- Occupation: Publisher
- Title: Founder of Waxman Literary Agency; CEO of Diversion Books;
- Website: Waxman Literary Agency Diversion Books

= Scott Waxman =

Scott Waxman is the founder of both the Waxman Literary Agency and Diversion Books.

==Career==
After graduating college, Waxman worked for HarperCollins as an editor in the early 1990s. In 1997, Waxman founded the Waxman Literary Agency. In 2012 Byrd Leavell joined the agency as a named partner, staying with the Waxman Leavell agency until September 2017 when he left for UTA and the agency reverted to its original name.

In 1999, Waxman founded LiveREADS, a company that produced enhanced eBooks of works from Jack Kerouac and other authors. The company went out of business. Waxman noted that if ePublishing ever did become popular, he wanted to be ready.

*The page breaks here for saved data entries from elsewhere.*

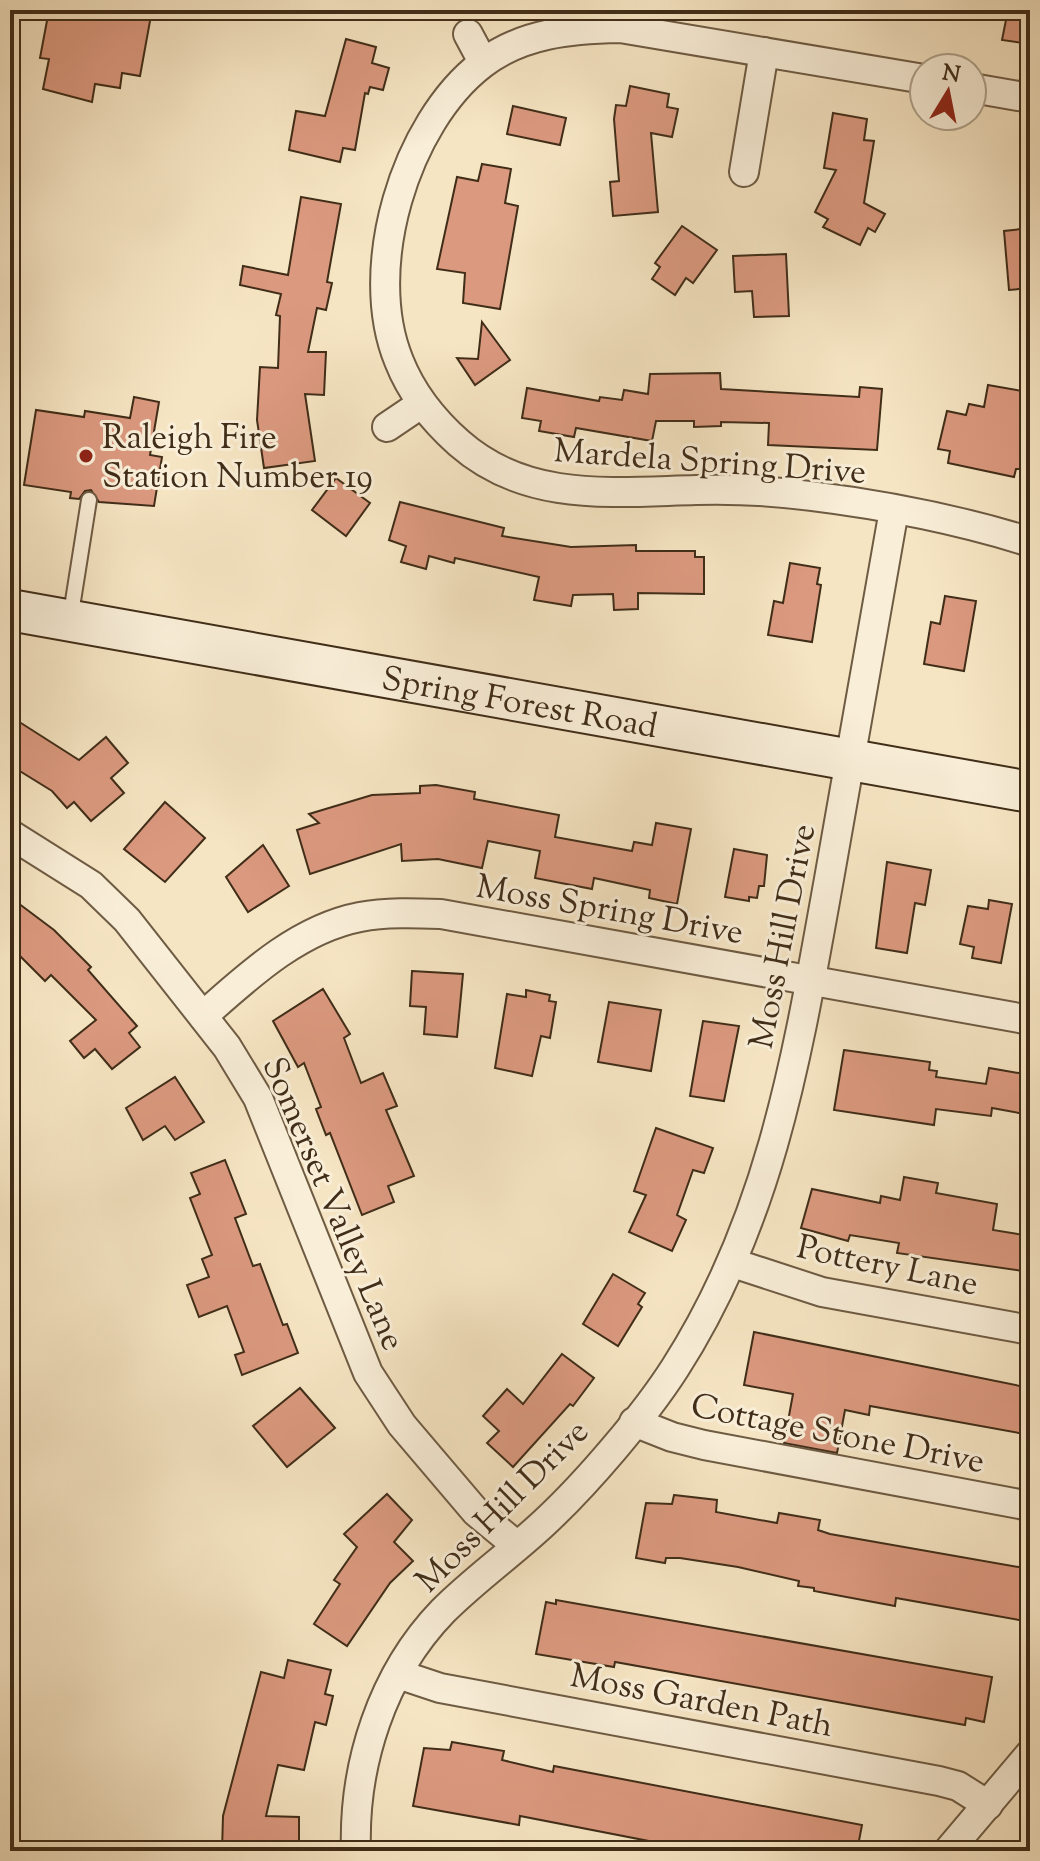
<svg xmlns="http://www.w3.org/2000/svg" width="1040" height="1861" viewBox="0 0 1040 1861" font-family="'Sorts Mill Goudy',serif">
  <rect width="100%" height="100%" fill="#f6e5c3"/>
  <filter id="stains"><feTurbulence type="fractalNoise" baseFrequency=".0025" numOctaves="4"/><feColorMatrix values="0 0 0 0 .2 0 0 0 0 .09 0 0 0 0 .02 0 0 0 .5 -.17"/></filter>
  <radialGradient id="worn" r=".72"><stop offset=".6" stop-color="#630" stop-opacity="0"/><stop offset="1" stop-color="#630" stop-opacity=".3"/></radialGradient>
  <g fill="#db997f" stroke="#402d18" stroke-width="2">
    <polygon points="49,10 152,10 140,76 122,73 120,88 95,84 92,102 43,89 49,59 40,58"/>
    <polygon points="1008,10 1030,10 1030,44 1002,40"/>
    <polygon points="346,39 376,47 372,63 389,68 383,90 370,87 368,94 365,93 355,150 343,148 340,162 289,150 296,111 325,116"/>
    <polygon points="630,86 669,94 667,107 678,109 672,137 651,133 658,212 613,216 610,182 619,181 614,119 616,105 626,106"/>
    <polygon points="513,106 566,118 560,145 507,134"/>
    <polygon points="833,113 867,119 864,140 874,141 864,203 885,214 875,232 868,228 860,245 823,227 828,219 815,212 836,170 824,168"/>
    <polygon points="482,164 511,169 505,203 518,206 500,309 463,303 465,273 437,269 457,177 478,181"/>
    <polygon points="301,197 341,204 327,282 332,283 326,310 317,308 308,352 326,352 324,395 305,394 315,461 264,468 257,420 260,367 278,368 280,316 276,315 281,294 240,285 243,266 288,275"/>
    <polygon points="682,226 717,250 693,283 686,278 675,295 652,279 660,267 655,263"/>
    <polygon points="1030,228 1030,288 1009,290 1004,231"/>
    <polygon points="786,254 789,316 754,317 752,291 735,292 733,256"/>
    <polygon points="482,322 510,360 475,385 457,358 478,359"/>
    <polygon points="720,373 721,389 859,397 860,387 882,389 877,450 768,445 769,423 721,422 721,426 694,427 694,421 656,421 652,441 576,428 574,437 539,431 541,421 522,418 527,388 599,401 600,397 622,400 624,390 648,394 650,374"/>
    <polygon points="988,385 1028,392 1021,416 1030,419 1030,469 1016,469 1014,477 948,463 950,451 938,449 947,411 966,415 969,404 984,407"/>
    <polygon points="134,397 159,402 150,455 162,457 154,506 99,502 91,490 85,491 79,499 70,498 71,492 24,485 36,410 84,417 85,411 130,418"/>
    <polygon points="336,478 370,503 346,536 312,510"/>
    <polygon points="400,502 504,528 502,536 571,547 636,545 636,551 695,551 695,557 704,557 704,594 638,593 638,609 614,610 613,594 573,595 571,606 534,600 539,577 455,558 454,563 429,556 426,569 401,562 406,546 389,540"/>
    <polygon points="790,563 820,568 817,584 821,585 812,642 768,635 774,601 783,603"/>
    <polygon points="945,596 976,601 964,671 924,664 931,622 940,624"/>
    <polygon points="10,716 79,760 106,737 128,763 111,778 124,793 91,821 74,802 67,808 52,791 10,765"/>
    <polygon points="436,785 475,792 474,799 559,815 555,837 632,851 634,842 652,845 656,823 691,829 677,904 649,898 650,890 594,878 592,889 535,878 540,851 488,841 482,868 438,859 402,861 401,844 310,874 297,830 319,823 309,814 372,795 420,793 420,786"/>
    <polygon points="165,802 205,838 165,882 124,849"/>
    <polygon points="263,845 289,886 248,912 226,877"/>
    <polygon points="734,849 767,855 764,886 759,886 757,898 749,897 749,901 725,897"/>
    <polygon points="887,862 931,870 925,905 915,903 907,953 876,948"/>
    <polygon points="10,897 54,930 91,967 88,970 137,1026 129,1033 140,1047 112,1069 95,1049 84,1058 70,1041 96,1020 51,975 45,981 10,946"/>
    <polygon points="989,900 1012,904 1001,963 972,958 974,947 960,944 968,906 988,909"/>
    <polygon points="412,971 463,974 457,1037 424,1034 426,1007 410,1006"/>
    <polygon points="323,989 350,1034 344,1038 361,1083 383,1073 397,1106 386,1110 414,1176 388,1186 394,1202 362,1215 330,1133 326,1135 316,1109 321,1107 304,1063 298,1067 273,1021"/>
    <polygon points="526,990 550,995 549,1001 556,1002 550,1038 541,1036 532,1076 495,1068 507,994 526,997"/>
    <polygon points="609,1002 661,1010 651,1071 598,1062"/>
    <polygon points="703,1021 739,1026 724,1101 690,1096"/>
    <polygon points="844,1050 930,1062 929,1070 937,1071 936,1077 986,1084 989,1068 1030,1075 1030,1115 992,1108 991,1116 936,1109 934,1125 834,1110"/>
    <polygon points="175,1077 204,1122 175,1140 165,1126 143,1140 126,1108"/>
    <polygon points="656,1128 713,1148 704,1173 693,1170 677,1215 686,1220 672,1251 629,1232 646,1195 634,1191"/>
    <polygon points="225,1160 246,1214 235,1218 253,1266 260,1264 283,1325 287,1324 298,1353 242,1375 235,1355 244,1352 227,1306 199,1317 187,1285 209,1277 202,1259 212,1255 190,1198 200,1194 191,1173"/>
    <polygon points="904,1177 938,1183 936,1193 997,1204 993,1230 1030,1236 1030,1272 897,1253 899,1243 850,1235 848,1241 801,1228 812,1189 880,1203 881,1196 900,1200"/>
    <polygon points="613,1274 645,1293 638,1304 642,1307 618,1346 583,1324"/>
    <polygon points="754,1332 1030,1388 1030,1435 870,1406 869,1415 845,1410 837,1453 784,1443 793,1394 744,1385"/>
    <polygon points="562,1354 594,1378 573,1406 570,1404 513,1467 487,1443 499,1431 483,1416 507,1389 523,1404"/>
    <polygon points="300,1388 335,1428 287,1467 253,1426"/>
    <polygon points="387,1494 412,1520 394,1542 413,1561 390,1583 347,1646 314,1624 340,1584 334,1580 357,1547 344,1534"/>
    <polygon points="674,1495 717,1500 716,1512 777,1523 779,1513 820,1520 818,1530 830,1534 1030,1569 1030,1622 896,1598 895,1606 814,1591 814,1588 798,1586 799,1581 738,1567 680,1558 666,1558 665,1563 636,1558 646,1503 672,1504"/>
    <polygon points="556,1600 992,1677 984,1722 966,1718 965,1725 615,1662 614,1667 536,1654 546,1602 556,1604"/>
    <polygon points="288,1660 331,1670 325,1694 333,1696 326,1725 315,1722 304,1770 278,1765 266,1816 299,1817 299,1846 291,1846 291,1851 222,1851 223,1816 261,1672 284,1678"/>
    <polygon points="452,1742 504,1751 502,1760 553,1772 554,1766 862,1825 857,1851 740,1851 686,1843 685,1848 520,1816 519,1825 413,1806 424,1748 450,1750"/>
  </g>
  <g fill="none" stroke-linecap="round" stroke-linejoin="round">
    <defs>
      <polyline id="service" points="70,620 89,500"/>
      <g id="minor">
        <polyline points="468,34 483,62"/>
        <path d="M 924,79 L 620,28 C 571,29 522,33 482,64 C 405,123 361,269 399,361 C 412,394 433,420 459,443 C 527,503 613,492 696,490 C 734,489 774,491 811,496 C 884,505 960,520 1030,542"/>
        <polyline points="972,88 1030,98"/>
        <polyline points="744,172 764,52"/>
        <polyline points="387,427 421,404"/>
        <polyline points="10,834 91,885 127,920 227,1047 258,1098 368,1373 402,1425 476,1512 516,1545"/>
        <path d="M 203,1016 C 248,976 298,929 360,917 C 386,912 414,913 441,914 L 1030,1020"/>
        <polyline points="733,1263 822,1292 1030,1330"/>
        <polyline points="634,1422 672,1437 704,1445 1030,1506"/>
        <polyline points="398,1674 440,1688 939,1781 958,1786 988,1805"/>
        <path d="M 356,1851 C 353,1765 382,1674 443,1611 C 475,1579 512,1553 545,1522 C 586,1484 645,1415 675,1368 C 772,1217 798,1051 829,879 C 851,756 873,633 894,510"/>
        <polyline points="948,1851 1030,1754"/>
      </g>
      <g id="secondary">
        <path id="s1" d="M 10,610 L 1030,792"/>
      </g>
    </defs>
    <use href="#service" stroke="#6e5b43" stroke-width="18"/>
    <use href="#minor" stroke="#6e5b43" stroke-width="32"/>
    <use href="#secondary" stroke="#402d18" stroke-width="44"/>
    <use href="#service" stroke="#f9eed8" stroke-width="14"/>
    <use href="#minor" stroke="#f9eed8" stroke-width="28"/>
    <use href="#secondary" stroke="#f9eed8" stroke-width="40"/>
  </g>
  <circle fill="#8f2418" stroke="#f9eed8" stroke-width="3" cx="86" cy="456" r="8"/>
  <g text-anchor="middle" stroke-width="6" stroke-linejoin="round" paint-order="stroke">
    <g font-size="34" fill="#402d18" stroke="#f9eed8" text-anchor="start">
      <text x="102" y="448">Raleigh Fire<tspan x="102" dy="39">Station Number 19</tspan></text>
    </g>
    <g font-size="34" fill="#402d18" stroke="#f9eed8">
      <text transform="translate(710 460) rotate(4)" y="12">Mardela Spring Drive</text>
      <text dy="12" stroke="none"><textPath href="#s1" startOffset="518">Spring Forest Road</textPath></text>
      <text transform="translate(610 908) rotate(10)" y="12">Moss Spring Drive</text>
      <text transform="translate(781 936) rotate(-79)" y="12">Moss Hill Drive</text>
      <text transform="translate(335 1203) rotate(67)" y="12">Somerset Valley Lane</text>
      <text transform="translate(888 1264) rotate(12)" y="12">Pottery Lane</text>
      <text transform="translate(838 1432) rotate(11)" y="12">Cottage Stone Drive</text>
      <text transform="translate(501 1505) rotate(-45)" y="12">Moss Hill Drive</text>
      <text transform="translate(702 1699) rotate(11)" y="12">Moss Garden Path</text>
    </g>
  </g>
  <rect width="1040" height="1861" fill="none" stroke="#f6e5c3" stroke-width="40"/>
  <rect x="12" y="12" width="1016" height="1837" fill="none" stroke="#402d18" stroke-width="4"/>
  <rect x="20" y="20" width="1000" height="1821" fill="none" stroke="#402d18" stroke-width="2"/>
  <g transform="translate(948 92) rotate(10)"><circle r="38" fill="#f9eed8" stroke="#afa18b" stroke-width="2"/>
  <path d="M0-6L14 30L0 20L-14 30Z" fill="#8f2418"/>
  <text y="-12" font-size="22" font-weight="bold" text-anchor="middle" fill="#402d18">N</text>
  </g>
  <rect width="100%" height="100%" filter="url(#stains)"/>
  <rect width="100%" height="100%" fill="url(#worn)"/>
</svg>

In 2010, Waxman founded Diversion Books, a publishing company which specializes in commercial fiction, sports, health, and business titles. Diversion publishes both original and backlist titles, most notably Mike Leach's book, Swing Your Sword: Leading the Charge in Football and in Life and How to Win at the Sport of Business: If I Can Do It, You Can Do It by Dallas Mavericks owner Mark Cuban.